Is the fifth consecutive increase of 0.75% realistic? From our point of view, yes. The next two inflation reports will be important if the rate rises by 0.75% today. If they show a significant slowdown, the Fed may raise the rate by only 0.5% in December. If not, there may be a fifth consecutive tightening by a point. For the dollar, of course, the second option is better. But without the next two inflation reports, it makes no sense to think about it. We still believe that there is not enough fundamental background for the strong and long-term growth of the pair. What are the reasons for the euro currency to grow long-term? The EU currency barely managed to stop its decline, but in the event of a deterioration in the geopolitical situation, the "foundation" may fade into the background. Thus, the position of the euro remains very precarious. So far, everything is calmer with geopolitics, and the euro is being held back from a new depreciation. As soon as the situation starts to deteriorate again, it may lead to a new collapse. And an increase in the ECB rate at a higher Fed rate will not have enough effect to form an upward trend.

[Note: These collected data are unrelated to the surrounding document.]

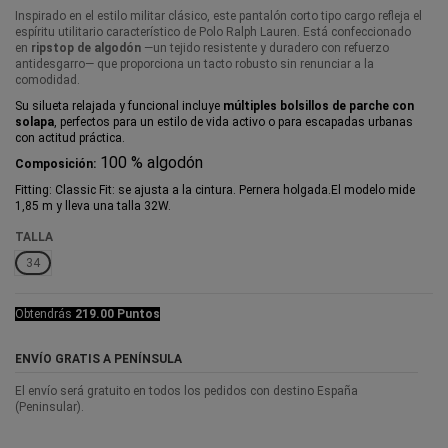
Inspirado en el estilo militar clásico, este pantalón corto tipo cargo refleja el
espíritu utilitario característico de Polo Ralph Lauren. Está confeccionado
en
ripstop de algodón
—un tejido resistente y duradero con refuerzo
antidesgarro— que proporciona un tacto robusto sin renunciar a la
comodidad.
Su silueta relajada y funcional incluye
múltiples bolsillos de parche con
solapa
, perfectos para un estilo de vida activo o para escapadas urbanas
con actitud práctica.
100 % algodón
Composición:
Fitting: Classic Fit: se ajusta a la cintura. Pernera holgada.El modelo mide
1,85 m y lleva una talla 32W.
TALLA
34
Obtendrás
219.00 Puntos
ENVÍO GRATIS A PENÍNSULA
El envío será gratuito en todos los pedidos con destino España
(Peninsular).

The average volatility of the euro/dollar currency pair over the last five trading days as of November 2 is 108 points and is characterized as "high." Thus, on Wednesday, we expect the pair to move between 0.9762 and 0.9978 levels. The upward reversal of the Heiken Ashi indicator signals a round of upward correction.

Nearest support levels:

S1 – 0.9766

S2 – 0.9644

S3 – 0.9521

Nearest resistance levels:

R1 – 0.9888

R2 – 1.0010

R3 – 1.0132

Trading Recommendations:

The EUR/USD pair has consolidated below the moving average. Thus, it would be best if you stayed in short positions with a target of 0.9766 until the Heiken Ashi indicator turned up. Purchases will become relevant again no earlier than fixing the price above the moving average with goals of 0.9978 and 1.0010.

Explanations of the illustrations:

Linear regression channels – help determine the current trend. The trend is strong ifThe trend is strong if both are directed in the same direction.

The moving average line (settings 20.0, smoothed) – determines the short-term trend and the direction in which trading should be conducted now.

Murray levels are target levels for movements and corrections.

Volatility levels (red lines) are the likely price channel in which the pair will spend the next day, based on current volatility indicators.

The CCI indicator – its entry into the oversold area (below -250) or into the overbought area (above +250) means that a trend reversal in the opposite direction is approaching.